▶ _TASK INPUTS_
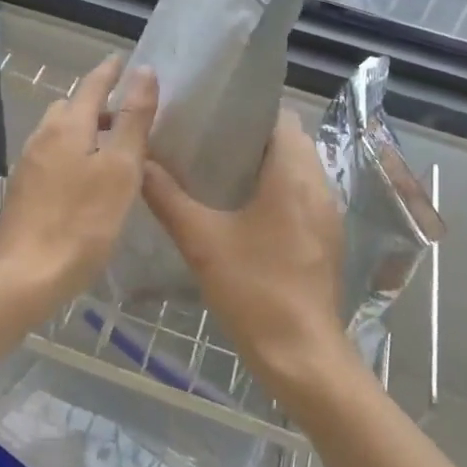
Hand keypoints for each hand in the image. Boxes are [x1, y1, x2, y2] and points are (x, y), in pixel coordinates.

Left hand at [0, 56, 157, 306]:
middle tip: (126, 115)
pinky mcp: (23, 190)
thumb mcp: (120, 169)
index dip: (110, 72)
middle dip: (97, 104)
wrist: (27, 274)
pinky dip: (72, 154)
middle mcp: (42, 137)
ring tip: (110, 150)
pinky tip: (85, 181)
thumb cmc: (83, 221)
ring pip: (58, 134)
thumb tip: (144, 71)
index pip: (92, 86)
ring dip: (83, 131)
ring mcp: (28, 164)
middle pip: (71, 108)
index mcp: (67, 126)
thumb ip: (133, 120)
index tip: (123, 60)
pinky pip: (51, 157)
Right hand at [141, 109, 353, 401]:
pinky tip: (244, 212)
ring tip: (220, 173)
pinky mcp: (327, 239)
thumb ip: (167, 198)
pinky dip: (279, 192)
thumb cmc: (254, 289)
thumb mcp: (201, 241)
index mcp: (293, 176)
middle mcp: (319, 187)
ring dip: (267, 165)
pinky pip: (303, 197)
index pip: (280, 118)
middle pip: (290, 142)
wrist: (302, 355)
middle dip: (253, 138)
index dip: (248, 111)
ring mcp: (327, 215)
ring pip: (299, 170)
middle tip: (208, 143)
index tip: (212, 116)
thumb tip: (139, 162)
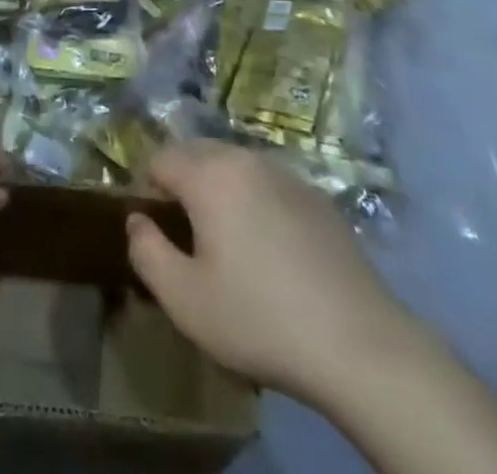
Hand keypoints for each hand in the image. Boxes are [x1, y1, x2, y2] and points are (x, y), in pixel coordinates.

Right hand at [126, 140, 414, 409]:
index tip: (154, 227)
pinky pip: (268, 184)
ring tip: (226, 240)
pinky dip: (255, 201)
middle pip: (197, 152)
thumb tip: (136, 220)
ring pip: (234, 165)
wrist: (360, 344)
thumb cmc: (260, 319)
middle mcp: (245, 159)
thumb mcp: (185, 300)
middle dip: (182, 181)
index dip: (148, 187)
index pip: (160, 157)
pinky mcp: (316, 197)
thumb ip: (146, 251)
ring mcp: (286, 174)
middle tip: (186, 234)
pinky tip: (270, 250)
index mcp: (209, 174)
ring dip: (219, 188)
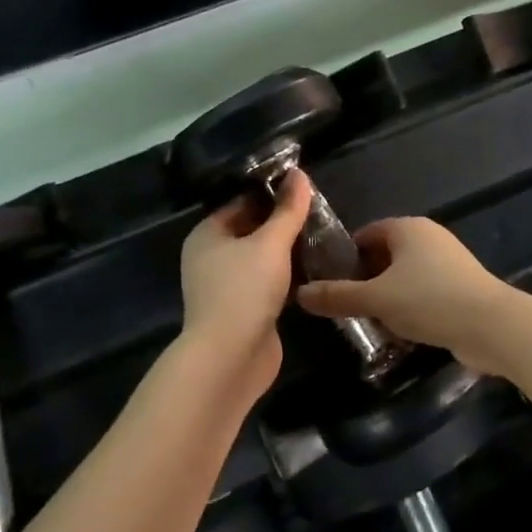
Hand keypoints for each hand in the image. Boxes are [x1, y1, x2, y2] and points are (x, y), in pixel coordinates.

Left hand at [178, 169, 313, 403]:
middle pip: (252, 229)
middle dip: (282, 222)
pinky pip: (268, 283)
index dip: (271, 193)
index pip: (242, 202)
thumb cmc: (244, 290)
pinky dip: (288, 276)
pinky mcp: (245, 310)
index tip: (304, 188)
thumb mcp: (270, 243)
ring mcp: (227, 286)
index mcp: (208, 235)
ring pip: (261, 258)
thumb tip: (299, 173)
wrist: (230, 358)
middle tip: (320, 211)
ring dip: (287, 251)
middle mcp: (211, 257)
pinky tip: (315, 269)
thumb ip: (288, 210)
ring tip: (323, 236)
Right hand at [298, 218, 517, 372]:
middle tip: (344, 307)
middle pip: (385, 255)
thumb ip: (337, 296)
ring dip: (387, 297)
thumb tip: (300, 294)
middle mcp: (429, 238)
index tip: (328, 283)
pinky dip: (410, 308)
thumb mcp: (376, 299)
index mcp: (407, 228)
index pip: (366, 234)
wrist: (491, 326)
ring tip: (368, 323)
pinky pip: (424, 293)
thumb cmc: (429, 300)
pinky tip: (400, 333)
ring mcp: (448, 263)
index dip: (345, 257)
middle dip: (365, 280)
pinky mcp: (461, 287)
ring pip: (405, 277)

▶ _ASSIGNED TASK_
Please retype the listing exactly, leaving out any images.

▶ _EXERCISE RESULT_
Hand keypoints for each hand in the image. Boxes are [x1, y1, x2, y2] and points are (x, y), in pixel coordinates.

Left hand at [0, 56, 157, 306]:
middle tip: (126, 115)
pinky mcp: (23, 190)
thumb mcp: (120, 169)
index dip: (110, 72)
middle dip: (97, 104)
wrist: (27, 274)
pinky dip: (72, 154)
middle mcp: (42, 137)
ring tip: (110, 150)
pinky tip: (85, 181)
thumb cmc: (83, 221)
ring pip: (58, 134)
thumb tip: (144, 71)
index pip: (92, 86)
ring dip: (83, 131)
ring mcp: (28, 164)
middle pip: (71, 108)
index mcp: (67, 126)
thumb ip: (133, 120)
index tip: (123, 60)
pinky pip: (51, 157)
Right hand at [141, 109, 353, 401]:
pinky tip: (244, 212)
ring tip: (220, 173)
pinky mcp: (327, 239)
thumb ip: (167, 198)
pinky dip: (279, 192)
thumb cmc: (254, 289)
thumb mcp: (201, 241)
index mcp: (293, 176)
middle mcp: (319, 187)
ring dip: (267, 165)
pinky pip: (303, 197)
index pip: (280, 118)
middle pip: (290, 142)
wrist: (302, 355)
middle dip: (253, 138)
index dip: (248, 111)
ring mcp: (327, 215)
ring pip: (299, 170)
middle tip: (208, 143)
index tip: (212, 116)
thumb tip: (139, 162)
Hand keypoints for each hand in the image. Boxes are [x1, y1, x2, y2] and points are (x, y), in pixel coordinates.

Right hand at [126, 140, 414, 409]:
index tip: (154, 227)
pinky pip: (268, 184)
ring tip: (226, 240)
pinky dip: (255, 201)
middle pip: (197, 152)
thumb tip: (136, 220)
ring pip: (234, 165)
wrist: (360, 344)
thumb cmc: (260, 319)
middle mcp: (245, 159)
thumb mcp: (185, 300)
middle dip: (182, 181)
index dip: (148, 187)
index pip: (160, 157)
pinky mcp: (316, 197)
thumb ip: (146, 251)
ring mcp: (286, 174)
middle tip: (186, 234)
pinky tip: (270, 250)
index mcp: (209, 174)
ring dip: (219, 188)
Hand keypoints for each hand in the image. Boxes are [x1, y1, x2, y2] and points are (x, y), in pixel coordinates.

Left hand at [178, 169, 313, 403]:
middle pip: (252, 229)
middle dip: (282, 222)
pinky pip: (268, 283)
index dip: (271, 193)
index pip: (242, 202)
thumb cmc: (244, 290)
pinky dip: (288, 276)
pinky mcp: (245, 310)
index tip: (304, 188)
thumb mcp: (270, 243)
ring mcp: (227, 286)
index mcp: (208, 235)
ring pip: (261, 258)
thumb tip: (299, 173)
wrist: (230, 358)
middle tip: (320, 211)
ring dip: (287, 251)
middle mcp: (211, 257)
pinky tip: (315, 269)
thumb ip: (288, 210)
ring tip: (323, 236)
Right hand at [298, 218, 517, 372]:
middle tip: (344, 307)
middle pip: (385, 255)
thumb ip: (337, 296)
ring dip: (387, 297)
thumb tip: (300, 294)
middle mcp: (429, 238)
index tip: (328, 283)
pinky dip: (410, 308)
thumb mcp: (376, 299)
index mcp: (407, 228)
index pip: (366, 234)
wrist: (491, 326)
ring tip: (368, 323)
pinky pip: (424, 293)
thumb cmc: (429, 300)
pinky tip: (400, 333)
ring mcp: (448, 263)
index dip: (345, 257)
middle dip: (365, 280)
pinky mcp: (461, 287)
ring pip: (405, 277)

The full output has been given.